┏━━
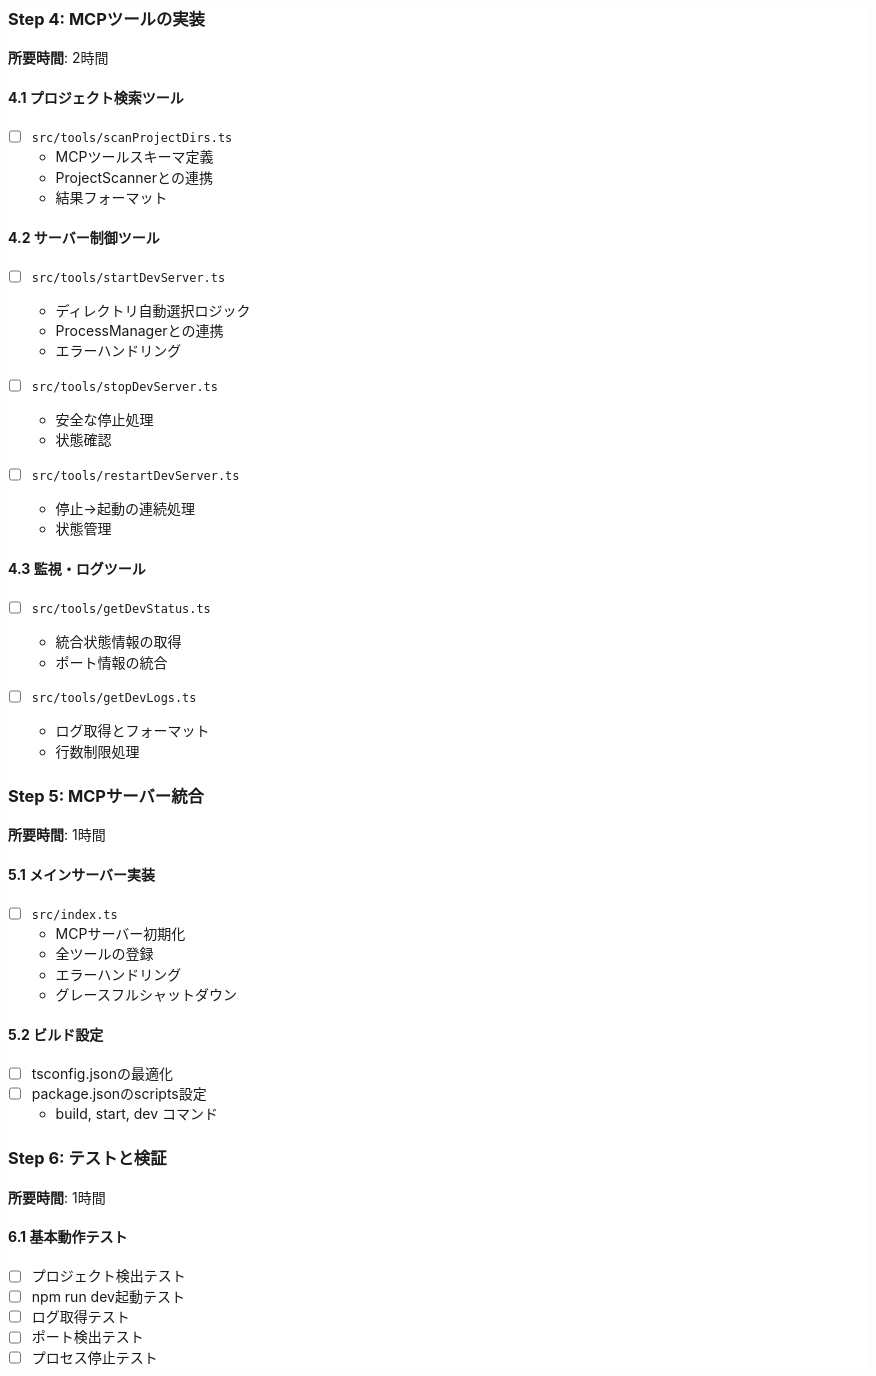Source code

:### Step 4: MCPツールの実装
**所要時間**: 2時間

#### 4.1 プロジェクト検索ツール
- [ ] `src/tools/scanProjectDirs.ts`
  - MCPツールスキーマ定義
  - ProjectScannerとの連携
  - 結果フォーマット

#### 4.2 サーバー制御ツール
- [ ] `src/tools/startDevServer.ts`
  - ディレクトリ自動選択ロジック
  - ProcessManagerとの連携
  - エラーハンドリング

- [ ] `src/tools/stopDevServer.ts`
  - 安全な停止処理
  - 状態確認

- [ ] `src/tools/restartDevServer.ts`
  - 停止→起動の連続処理
  - 状態管理

#### 4.3 監視・ログツール
- [ ] `src/tools/getDevStatus.ts`
  - 統合状態情報の取得
  - ポート情報の統合

- [ ] `src/tools/getDevLogs.ts`
  - ログ取得とフォーマット
  - 行数制限処理

### Step 5: MCPサーバー統合
**所要時間**: 1時間

#### 5.1 メインサーバー実装
- [ ] `src/index.ts`
  - MCPサーバー初期化
  - 全ツールの登録
  - エラーハンドリング
  - グレースフルシャットダウン

#### 5.2 ビルド設定
- [ ] tsconfig.jsonの最適化
- [ ] package.jsonのscripts設定
  - build, start, dev コマンド

### Step 6: テストと検証
**所要時間**: 1時間

#### 6.1 基本動作テスト
- [ ] プロジェクト検出テスト
- [ ] npm run dev起動テスト
- [ ] ログ取得テスト
- [ ] ポート検出テスト
- [ ] プロセス停止テスト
┗━━
Problem description: Return exactly the lines in the records above, beginning with the one that holds "### Step 6: テストと検証" and ending with the last.

Finished exercise:
### Step 6: テストと検証
**所要時間**: 1時間

#### 6.1 基本動作テスト
- [ ] プロジェクト検出テスト
- [ ] npm run dev起動テスト
- [ ] ログ取得テスト
- [ ] ポート検出テスト
- [ ] プロセス停止テスト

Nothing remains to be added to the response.